И так в любой профессии. Помню, прожив более 20 лет в своей квартире, обнаружил течь в стояке холодной воды. Вызванный из ЖЭКа слесарь развел руками – трещина в стояке по задней поверхности трубы, к ней не подберешься. Можно наложить бандаж, но насколько он будет надежен, сказать трудно. Выхожу расстроенный после посещения слесаря на улицу и встречаюсь с соседом. Как-то пару лет назад я по его просьбе зашил рану на лице его знакомому 1 января, когда тому отказали зашивать рану в травмпункте по причине, что прошло много времени после ранения.  Я же много лет дежурил в травматологическом пункте, и у меня дома был и инструментарий, и шовный материал.  И я за пару минут зашил парню рану на лице под «крикаином».  Сосед увидел меня и спросил, что меня расстроило. И когда узнал, сказал: «Ты меня выручил пару лет назад, теперь мне пришла очередь отдавать должок. Иди домой и жди, скоро все сделаем».  Я вернулся домой, и через полчаса в дверь позвонили. Открываю, на пороге мой сосед и тот парень, которому я лицо зашивал. Шрамик на щеке аккуратный, практически не заметен, и не портит внешность симпатичного парня.  В руках какой-то ящик. Не буду долго рассказывать, заварил этот слесарь мой стояк, используя зеркало и портативный сварной аппарат, и стояк простоял еще несколько лет, пока не пришлось его менять целиком во всем доме.

Я всегда вспоминаю этого слесаря-сварщика высокой квалификации, когда мне приходится читать о строительстве подводных лодок с титановыми корпусами. Титан очень хороший металл, но крайне сложный в обработке. Чтобы варить его, пришлось создавать специальные камеры, и там, в атмосфере определенного газа, производить сварку деталей.  Эту манипуляцию делали только в СССР, только в нашей стране были субмарины из титана, которые могли погружаться на километровую глубину и мчаться под водой со скоростью в 44 узла, т.е. под 80 км/час.  Думаю, эти сварщики также любили свою профессию, рассуждали, если не я, то кто?

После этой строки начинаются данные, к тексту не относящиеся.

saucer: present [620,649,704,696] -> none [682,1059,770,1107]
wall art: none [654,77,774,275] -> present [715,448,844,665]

А вспомните кинофильм «Москва слезам не верит», слесаря Гошу, которого играет Алексей Баталов, без которого половина диссертаций в институте была бы не защищена.  Это такой же влюбленный в свою профессию человек, современный Левша.

И таких людей в нашей стране в советское время хватало, потому что уже со школы из нас делали творцов, а не потребителей.  Сколько издавалось журналов для молодежи, где публиковались всевозможные поделки, а иногда и изобретения. Сколько всевозможных кружков было в школе в послевоенные годы , и дети, а потом подростки могли занять себя полезным делом.  Поэтому, выйдя в большой мир и в самостоятельную жизнь, они работали с душой, с любовью к своей профессии.

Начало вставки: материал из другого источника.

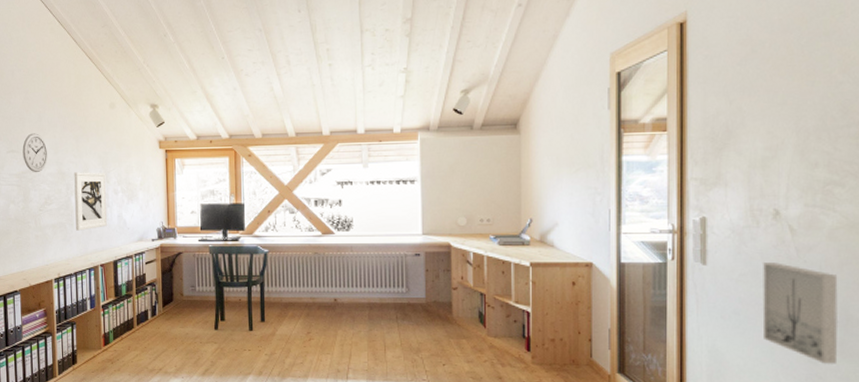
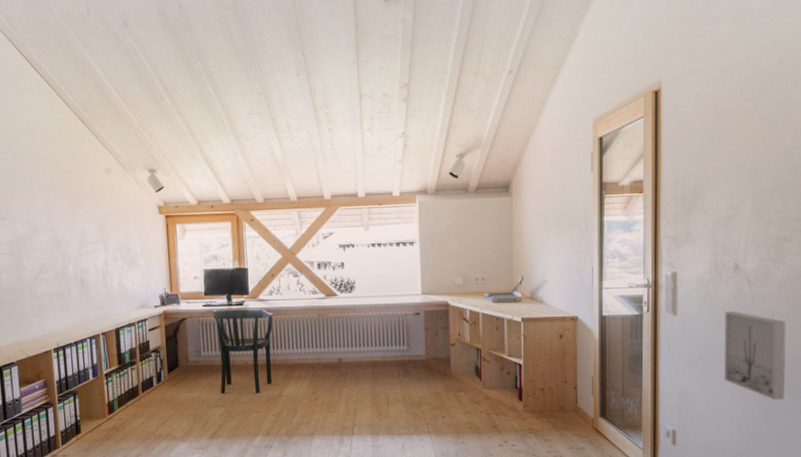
wall clock: present [22,133,48,173] -> none [13,199,42,241]
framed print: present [74,172,108,231] -> none [70,239,108,299]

Хотя есть такие люди и сейчас. Вспомните две аварии с самолетами в недалеком прошлом. Пожар севшего в Шереметьево самолета. Севшего в аэропорту на бетонную взлетно-посадочную полосу, но так, что самолет стал прыгать на ней, шасси пропороло обшивку топливного бака, и самолет сгорел. Погибло несколько человек.   И вторая посадка огромного самолета с такими же полными топливными баками в кукурузное поле с убранными шасси. И ни один человек не погиб.

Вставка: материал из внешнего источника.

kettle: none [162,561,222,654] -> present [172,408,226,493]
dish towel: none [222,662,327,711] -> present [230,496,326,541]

В чем разница в обоих случаях? В том, что командир воздушного судна на первом самолете получил свой диплом в каком-то «левом» учебном заведении,  действовал неправильно при посадке, на самолете с работающими двигателями, в результате есть человеческие жертвы.  А вот второй летчик на «отлично»  окончил нормальную летную школу, и в сложнейших условиях  с  не работавшими двигателями, принял верное решение и выполнил его идеально. И за это заслуженно получил звезду Героя России.  И я горжусь, что в нашей стране еще есть люди, которые любят свою работу. Это очень важно.